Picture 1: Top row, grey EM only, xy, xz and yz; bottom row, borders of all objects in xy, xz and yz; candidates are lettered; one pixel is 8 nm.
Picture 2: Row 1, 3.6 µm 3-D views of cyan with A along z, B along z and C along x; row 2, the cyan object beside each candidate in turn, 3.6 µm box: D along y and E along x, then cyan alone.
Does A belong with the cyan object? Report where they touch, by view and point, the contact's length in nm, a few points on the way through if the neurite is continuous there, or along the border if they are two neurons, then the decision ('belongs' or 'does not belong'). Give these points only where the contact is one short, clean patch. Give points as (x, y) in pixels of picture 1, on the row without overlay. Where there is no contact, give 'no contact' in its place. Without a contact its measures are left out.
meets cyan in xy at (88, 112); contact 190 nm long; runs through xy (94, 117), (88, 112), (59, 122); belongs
========
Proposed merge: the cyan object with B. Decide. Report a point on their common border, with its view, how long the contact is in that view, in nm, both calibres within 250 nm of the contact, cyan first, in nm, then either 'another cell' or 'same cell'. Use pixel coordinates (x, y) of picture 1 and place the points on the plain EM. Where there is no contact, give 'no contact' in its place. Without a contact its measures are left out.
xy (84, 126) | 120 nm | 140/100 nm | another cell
========
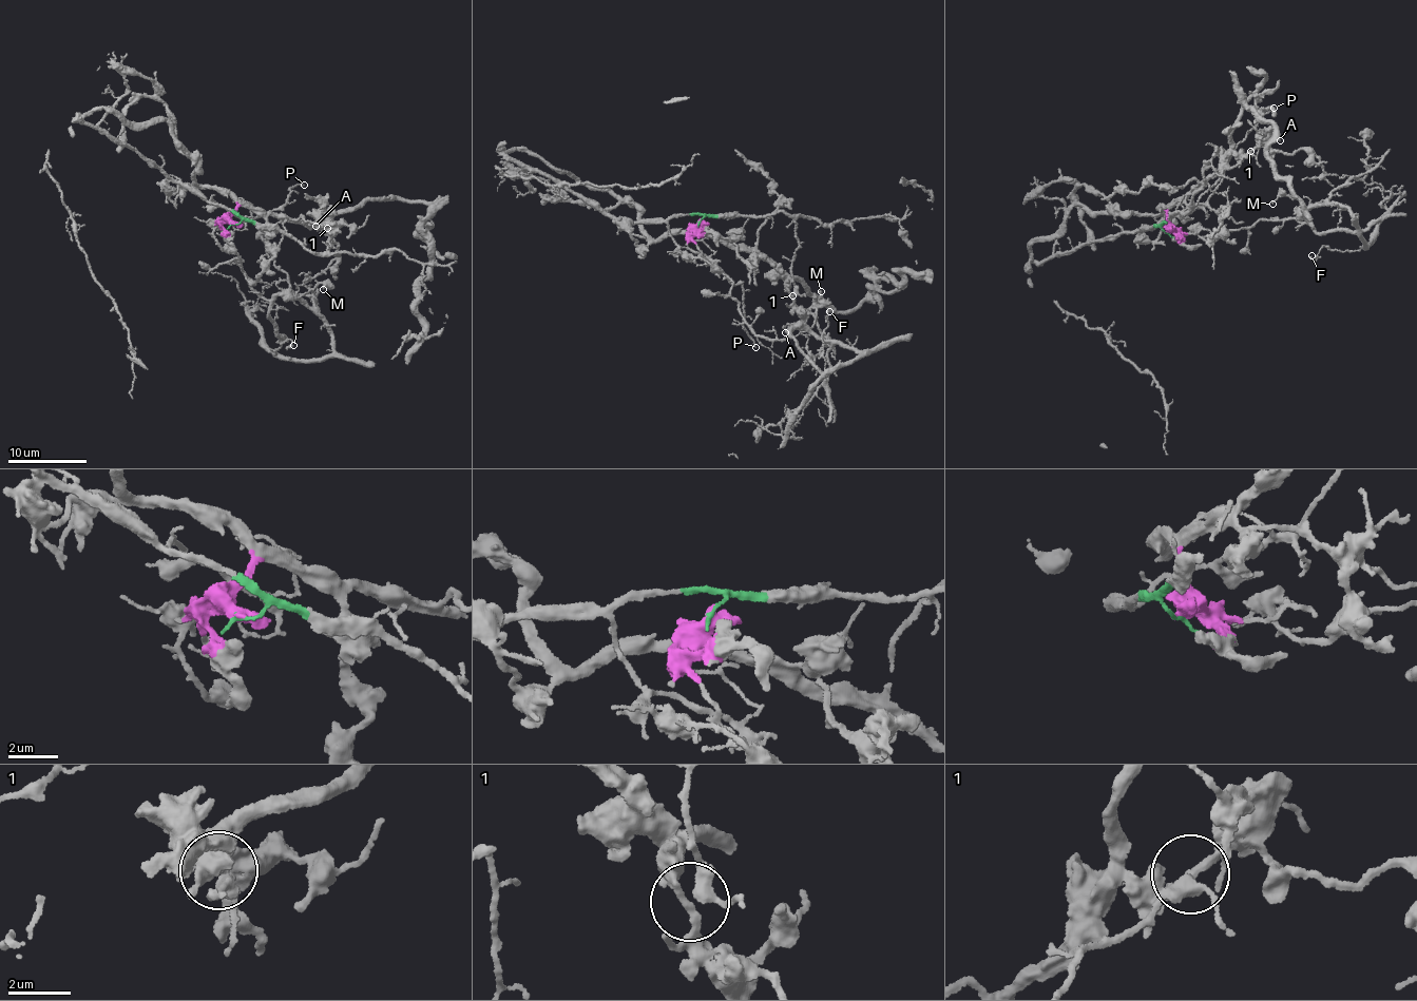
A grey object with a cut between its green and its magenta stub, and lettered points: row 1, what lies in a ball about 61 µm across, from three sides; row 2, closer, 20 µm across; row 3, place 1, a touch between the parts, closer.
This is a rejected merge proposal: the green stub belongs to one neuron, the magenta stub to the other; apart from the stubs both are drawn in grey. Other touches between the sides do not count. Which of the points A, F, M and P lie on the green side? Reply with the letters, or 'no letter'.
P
========
= Task to carry out =
Every line holding the string "lettered" should be copied here, so please find those lines in the data.

= Task response =
Picture 1: Top row, grey EM only, xy, xz and yz; bottom row, borders of all objects in xy, xz and yz; candidates are lettered; one pixel is 8 nm.
A grey object with a cut between its green and its magenta stub, and lettered points: row 1, what lies in a ball about 61 µm across, from three sides; row 2, closer, 20 µm across; row 3, place 1, a touch between the parts, closer.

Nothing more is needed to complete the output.